Philippine universities do not seem to fare well even compared to many of their ASEAN neighbors. The Quacquarelli Symonds (QS) world university ranking is a good annual report, its scoring is based on six indicators: Academic peer review, 40%; Faculty/Student ratio; 20%, Citations per faculty; 20%, Employer reputation; 10%, and International student ratio and International staff ratio, 5% each.
I checked the QS ranking of 2020 — many Asian universities have improved their global ranking from the 2015 to 2020 reports. The University of the Philippines (UP) ranked only #356 and the three next famous schools in the country ranked 600+ or lower (see Table 1).
Then I checked details of the top universities in the ASEAN. In terms of research output, they have high to very high output while the four Philippine universities have either medium or low output (see Table 2).

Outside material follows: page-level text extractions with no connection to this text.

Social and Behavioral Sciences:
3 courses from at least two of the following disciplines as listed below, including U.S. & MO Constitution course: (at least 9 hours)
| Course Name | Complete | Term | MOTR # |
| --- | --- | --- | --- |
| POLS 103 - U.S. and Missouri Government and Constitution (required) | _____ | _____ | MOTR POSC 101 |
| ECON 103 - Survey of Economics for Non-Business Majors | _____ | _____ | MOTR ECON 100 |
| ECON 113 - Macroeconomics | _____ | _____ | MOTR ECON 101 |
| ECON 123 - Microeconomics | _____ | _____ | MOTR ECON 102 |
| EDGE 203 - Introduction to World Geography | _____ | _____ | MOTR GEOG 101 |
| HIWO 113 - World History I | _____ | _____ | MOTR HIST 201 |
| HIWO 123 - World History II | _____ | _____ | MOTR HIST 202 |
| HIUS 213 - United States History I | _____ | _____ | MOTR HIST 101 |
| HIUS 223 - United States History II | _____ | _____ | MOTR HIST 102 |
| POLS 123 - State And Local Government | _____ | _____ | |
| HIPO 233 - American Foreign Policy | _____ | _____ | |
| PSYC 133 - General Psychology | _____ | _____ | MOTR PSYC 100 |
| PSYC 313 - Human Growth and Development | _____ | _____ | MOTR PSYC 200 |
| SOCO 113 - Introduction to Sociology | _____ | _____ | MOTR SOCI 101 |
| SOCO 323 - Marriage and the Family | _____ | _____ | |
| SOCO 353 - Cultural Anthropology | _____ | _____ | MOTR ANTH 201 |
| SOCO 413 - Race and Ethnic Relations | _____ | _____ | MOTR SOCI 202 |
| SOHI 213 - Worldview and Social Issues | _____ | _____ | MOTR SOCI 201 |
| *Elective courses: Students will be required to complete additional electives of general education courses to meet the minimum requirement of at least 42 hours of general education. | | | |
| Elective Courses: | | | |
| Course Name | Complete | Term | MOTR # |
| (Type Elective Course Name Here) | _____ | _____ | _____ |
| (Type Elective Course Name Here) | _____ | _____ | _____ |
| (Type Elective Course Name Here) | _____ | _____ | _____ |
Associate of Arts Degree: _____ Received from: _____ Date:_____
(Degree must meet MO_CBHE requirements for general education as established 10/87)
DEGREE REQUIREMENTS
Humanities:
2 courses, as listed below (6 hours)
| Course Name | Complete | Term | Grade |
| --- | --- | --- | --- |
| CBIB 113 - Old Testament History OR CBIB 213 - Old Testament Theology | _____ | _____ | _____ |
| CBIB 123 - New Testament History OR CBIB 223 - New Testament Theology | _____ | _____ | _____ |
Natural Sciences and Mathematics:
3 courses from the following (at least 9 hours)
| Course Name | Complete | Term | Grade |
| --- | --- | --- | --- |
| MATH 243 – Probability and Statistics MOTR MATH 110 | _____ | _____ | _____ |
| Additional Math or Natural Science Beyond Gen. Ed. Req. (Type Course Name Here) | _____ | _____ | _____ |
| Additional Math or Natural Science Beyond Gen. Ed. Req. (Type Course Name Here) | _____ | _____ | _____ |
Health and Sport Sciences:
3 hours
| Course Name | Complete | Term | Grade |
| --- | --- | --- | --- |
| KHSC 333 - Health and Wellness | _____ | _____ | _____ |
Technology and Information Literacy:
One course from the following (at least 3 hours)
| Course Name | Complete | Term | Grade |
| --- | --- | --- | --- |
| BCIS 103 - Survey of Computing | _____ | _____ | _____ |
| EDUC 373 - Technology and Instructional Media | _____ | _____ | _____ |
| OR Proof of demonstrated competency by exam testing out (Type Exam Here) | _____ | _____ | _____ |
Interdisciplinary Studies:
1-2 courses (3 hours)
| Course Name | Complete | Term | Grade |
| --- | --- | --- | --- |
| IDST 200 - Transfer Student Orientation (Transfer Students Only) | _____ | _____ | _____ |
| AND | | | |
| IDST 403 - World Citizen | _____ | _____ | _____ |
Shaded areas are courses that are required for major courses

Clearly there is problem in the quality of Philippine universities, especially the other state universities and colleges (SUCs), taxpayer-funded with a budget of P51 billion (excluding UP) in 2019 and none of them in the global top 1,000.

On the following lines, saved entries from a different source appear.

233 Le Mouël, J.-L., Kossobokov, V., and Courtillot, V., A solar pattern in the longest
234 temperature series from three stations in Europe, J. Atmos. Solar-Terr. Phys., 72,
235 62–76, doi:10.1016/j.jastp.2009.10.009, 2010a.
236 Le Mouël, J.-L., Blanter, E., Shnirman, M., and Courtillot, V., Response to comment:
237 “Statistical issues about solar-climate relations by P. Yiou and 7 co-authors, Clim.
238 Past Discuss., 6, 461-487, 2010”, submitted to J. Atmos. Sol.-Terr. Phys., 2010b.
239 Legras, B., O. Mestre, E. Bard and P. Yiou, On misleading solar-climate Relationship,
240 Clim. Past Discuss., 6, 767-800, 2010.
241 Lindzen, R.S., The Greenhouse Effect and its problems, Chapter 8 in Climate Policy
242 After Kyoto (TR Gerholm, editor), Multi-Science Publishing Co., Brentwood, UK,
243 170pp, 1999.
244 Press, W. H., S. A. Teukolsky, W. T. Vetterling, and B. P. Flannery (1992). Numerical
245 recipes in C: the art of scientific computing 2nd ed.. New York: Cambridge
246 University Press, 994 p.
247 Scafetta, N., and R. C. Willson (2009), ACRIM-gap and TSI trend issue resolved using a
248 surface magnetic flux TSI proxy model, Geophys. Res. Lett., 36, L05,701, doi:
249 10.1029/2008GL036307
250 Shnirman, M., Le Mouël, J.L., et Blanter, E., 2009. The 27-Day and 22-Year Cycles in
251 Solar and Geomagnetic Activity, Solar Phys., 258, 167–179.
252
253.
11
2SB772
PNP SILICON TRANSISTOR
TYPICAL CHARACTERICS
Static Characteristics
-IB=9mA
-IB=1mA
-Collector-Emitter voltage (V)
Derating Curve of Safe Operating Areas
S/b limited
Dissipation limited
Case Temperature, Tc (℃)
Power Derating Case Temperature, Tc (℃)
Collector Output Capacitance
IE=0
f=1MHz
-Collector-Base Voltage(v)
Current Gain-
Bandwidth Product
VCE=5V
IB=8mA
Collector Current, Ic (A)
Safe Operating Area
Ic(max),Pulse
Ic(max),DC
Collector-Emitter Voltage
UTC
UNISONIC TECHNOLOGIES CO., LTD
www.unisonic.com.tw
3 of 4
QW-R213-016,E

For UP in particular, it seems to be spreading out thinly. UP’s 38,000+ students are the total in its many campuses: Diliman, Manila, BGC, Los Baños, Baguio, Clark, Cebu, Iloilo, Mindanao, and the Open University.
Now there is a big issue in UP Diliman (UPD), the main campus in the UP System. In February, the UP Board of Regents (BOR) will choose the next UPD Chancellor, the highest official in the campus. There are only two candidates and they seem to be worlds apart in terms of academic achievements.
Dr. Fidel Nemenzo is a Professor of Mathematics and currently UPD Vice-Chancellor for Research and Development. He got his BS Math degree from UP, his MS and PhD Math from Sophia University in Tokyo, Japan, specializing in pure mathematics. He is well-respected in mathematical academic circles here and abroad. Nemenzo was also a former President of the Mathematical Society of the Philippines, and the Southeast Asian Mathematical Society and has received awards in his discipline such as the Achievement Award in Mathematics from the National Research Council of the Philippines (NRCP).
The other candidate is Prof. Ferdinand Manegdeg, current Dean of the UP College of Engineering, the largest college in the university in terms of faculty and student population. He has a masters degree from the University of Leeds, but has no PhD, unlike many in his faculty. In the top universities in the region and the world, a PhD is the minimum requirement for acceptance into the faculty.
The campus Chancellor has two main functions — to further advance academic excellence, and address various community issues. UPD hosts the College of Science disciplines — Mathematics, Physics, Chemistry, Biology and Biotechnology, Geology, etc. — that provide the basic theories behind continuing technological modernization like the Fourth Industrial Revolution (FIRe), artificial intelligence (AI), and robotics.
So someone with expertise in the basic science and math and not just applied science, someone with higher regional and global academic exposure and leadership, is the most appropriate to head UPD.
I hope the BOR will choose Dr. Nemenzo as the next UPD Chancellor. As he envisioned, UPD will become an inter-disciplinary hub working with other government agencies, industry, and civil society, and become a strong graduate university especially in the basic sciences.
There is too much politics and government intervention in many sectors of our country. I hope the selection and appointment of UPD Chancellor will be guided by academic leadership and not by more politics.
Bienvenido S. Oplas, Jr. is the president of Minimal Government Thinkers.